Step 3: Calculate the Total Market Value

SELECT SUM(valuation)
FROM startups;

This calculates the combined valuation of all startups in the dataset.


Step 4: Find the Largest Funding Round

SELECT MAX(raised)
FROM startups;

This returns the highest funding amount raised by any startup.


Step 5: Filter by Startup Stage

SELECT MAX(raised)
FROM startups
WHERE stage = 'Seed';

This limits the analysis to Seed-stage startups only.


Step 6: Identify the Oldest Startup

SELECT MIN(founded)
FROM startups;

This returns the earliest founding year in the dataset.


Step 7: Calculate the Average Valuation

SELECT AVG(valuation)
FROM startups;

This provides a baseline average valuation across all startups.


Step 8: Compare Valuation by Category

SELECT category, AVG(valuation)
FROM startups
GROUP BY category;

This groups startups by category and calculates the average valuation for each.


Step 9: Round Results for Readability

SELECT category, ROUND(AVG(valuation), 2)
FROM startups
GROUP BY category;

This rounds average valuations to two decimal places.


Step 10: Rank Categories by Valuation

SELECT category, ROUND(AVG(valuation), 2)
FROM startups
GROUP BY 1
ORDER BY 2 DESC;

This sorts categories from highest to lowest average valuation.
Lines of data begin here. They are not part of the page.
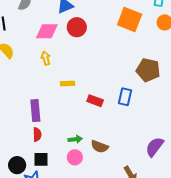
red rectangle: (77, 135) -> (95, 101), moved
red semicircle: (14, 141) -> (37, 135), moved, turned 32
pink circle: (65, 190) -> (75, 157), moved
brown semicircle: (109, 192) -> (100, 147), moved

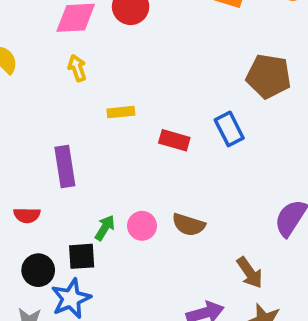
blue rectangle: (125, 97) -> (229, 129), turned -36
red semicircle: (37, 135) -> (27, 215), moved, turned 96
green arrow: (75, 139) -> (105, 228), moved, turned -48
pink circle: (75, 157) -> (142, 226), moved

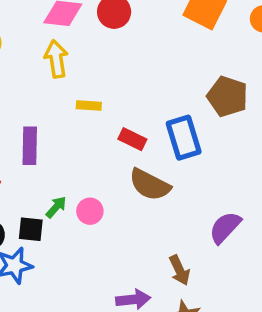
yellow arrow: (77, 68) -> (56, 59), size x1.5
blue rectangle: (229, 129) -> (184, 138), size x1.4
brown semicircle: (189, 225) -> (150, 185), moved, size x1.4

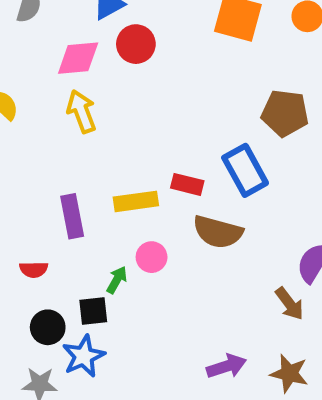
yellow rectangle: (89, 105) -> (136, 201), moved, size x1.5
pink circle: (90, 211) -> (152, 257), moved
brown arrow: (179, 270) -> (289, 304), moved

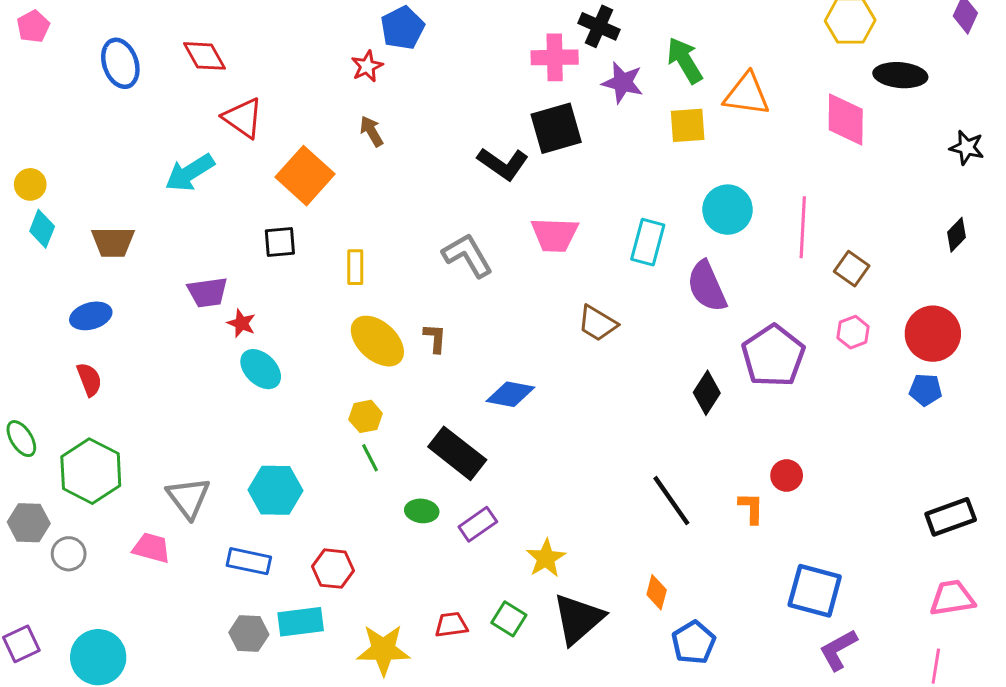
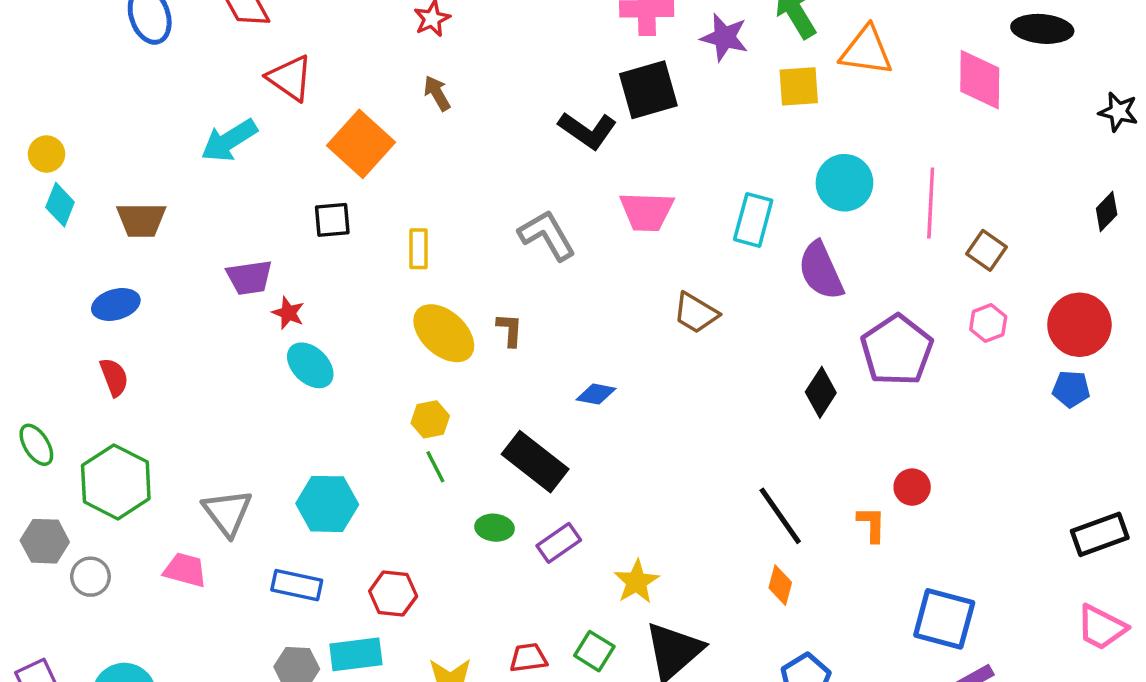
blue diamond: (510, 394) -> (596, 394), size x0.7
orange diamond: (657, 592) -> (780, 585), moved
pink trapezoid: (952, 598) -> (1101, 627), turned -144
Step 11: Identify Competitive Markets

SELECT category, COUNT(*)
FROM startups
GROUP BY category;

This shows how many startups exist in each category.


Step 12: Filter Competitive Categories

SELECT category, COUNT(*)
FROM startups
GROUP BY category
HAVING COUNT(*) > 3
ORDER BY 2 DESC;

This keeps only categories with more than three startups.


Step 13: Analyze Startup Size by Location

SELECT location, AVG(employees)
FROM startups
GROUP BY location;

This calculates average startup size by location.


Step 14: Focus on Large Startup Hubs

SELECT location, AVG(employees)
FROM startups
GROUP BY location
HAVING AVG(employees) > 500;

This highlights locations with large average team sizes.


Key Takeaways

  • Always explore the data first
  • Use aggregate functions to summarize information
  • Use GROUP BY to compare categories or locations
  • Use HAVING to filter aggregated results
  • Order results to highlight trends

This workflow applies to almost any SQL-based data analysis task.